Consignes à suivre:
1 - Dans l'article sur Erika Soucy, où l'auteure a-t-elle étudié avant d'entrer au Conservatoire d'art dramatique de Québec ?
2 - Poursuivez l'article sur Erika Soucy et sa pièce Les murailles au-delà de son dernier paragraphe.

Erika Soucy : La Marie-Mai de la poésie
Scène

Erika Soucy : La Marie-Mai de la poésie

Erika Soucy nous convie à une odyssée au cœur des chantiers du Nord avec Les murailles, une pièce adaptée de son premier roman, qui fera scintiller les remparts du Périscope en avril.

C’est un livre que l’on dévore à voix haute pour en savourer chaque subtilité. Un livre où la poésie brute et sauvage est un hommage à cette langue vivante qui nous unit, qui nous définit. Cette oralité qui patine les pages du premier roman d’Erika Soucy ne pouvait être muselée. Il fallait sortir Les murailles de sa forteresse de papier.

Les murailles, Erika Soucy, VLB Éditeur

L’adaptation scénique allait de soi pour la pop star autoproclamée (en blague) de la poésie québécoise. Surtout que l’auteure a fréquenté le Conservatoire d’art dramatique de Québec, après des études à Trois-Rivières en arts et lettres (théâtre et médias). Son premier réflexe d’écriture a donc été la dramaturgie. «Quand j’ai commencé, je voulais faire un roman, mais à un certain moment, je me suis demandé: est-ce que je suis en train d’écrire une pièce?» Erika a finalement pris le parti du roman. «Je me suis dit que je pourrais toujours en écrire une pièce après. C’est un peu ça qui est arrivé.»

Données à examiner:
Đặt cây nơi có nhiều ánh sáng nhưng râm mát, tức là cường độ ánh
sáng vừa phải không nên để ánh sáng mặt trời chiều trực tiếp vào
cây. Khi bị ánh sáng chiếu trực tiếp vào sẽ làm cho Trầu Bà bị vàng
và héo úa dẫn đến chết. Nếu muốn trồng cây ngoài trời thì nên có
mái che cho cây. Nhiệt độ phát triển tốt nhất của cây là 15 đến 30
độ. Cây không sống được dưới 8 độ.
---
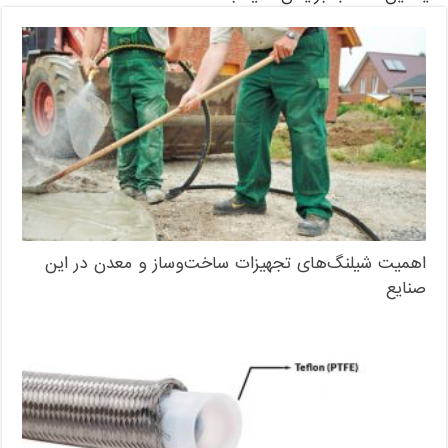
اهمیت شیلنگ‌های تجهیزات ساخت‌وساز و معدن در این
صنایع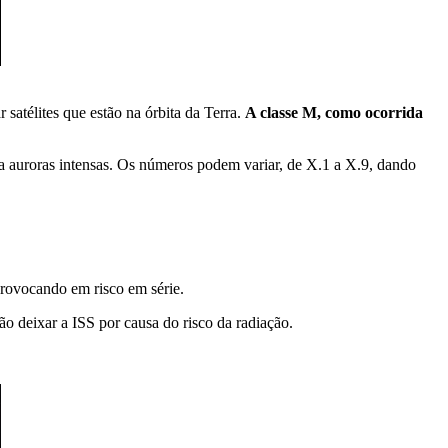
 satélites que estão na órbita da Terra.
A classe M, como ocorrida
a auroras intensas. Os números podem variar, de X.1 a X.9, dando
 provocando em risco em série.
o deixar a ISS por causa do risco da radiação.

Réponses numérotées:
1 - À Trois-Rivières, en arts et lettres (théâtre et médias).

2 -
Mise en scène par Maxime Carbonneau, l’œuvre théâtrale nous plonge dans le récit de la jeune poète Erika, qui lève le voile sur ce qui pousse les hommes à délaisser leur famille pour les chantiers du Nord. À l’instar du roman, la narratrice, hébergée au campement des murailles près de Romaine-2, dépeint le rude quotidien de ces travailleurs qui vivent au rythme du fly in, fly out. Sur les planches, Les murailles se rapproche davantage de la fiction. «J’ai décollé de l’aspect documentaire, expose l’auteure. En même temps, tout ce qui s’y retrouve est réaliste, c’est documenté et ça repose sur des faits réels. Quelqu’un qui veut savoir c’est quoi la dynamique d’un chantier, il va le retrouver dans la pièce.»

Brodant autour du noyau familial, l’adaptation mise davantage sur la relation père-fille, ce qui ne manquera pas de titiller notre fibre sentimentale. «C’est très près du roman et à la fois, très loin. C’est comme un complément. Ce n’est pas tant une pièce de théâtre; c’est un roman amené au théâtre. C’est vraiment ça que je voulais faire: respecter mon genre premier, qui est la littérature.»

La quête boréale

Les murailles est le fruit d’une résidence d’écriture au chantier de la Romaine. Au départ, Erika Soucy s’y rendait pour observer son père et ses collègues, avec comme objectif de pondre son deuxième recueil de poésie. Un séjour d’une pierre, deux coups. Et puis trois, puisque des extraits de L’épiphanie dans le front sont imbriqués dans la pièce. «En fait, c’est la même histoire que Les murailles, mais en poésie. C’est presque le fil conducteur: l’auteure qui va au chantier, ça passe par mes poèmes. La poésie est très présente, elle est porteuse de sens.»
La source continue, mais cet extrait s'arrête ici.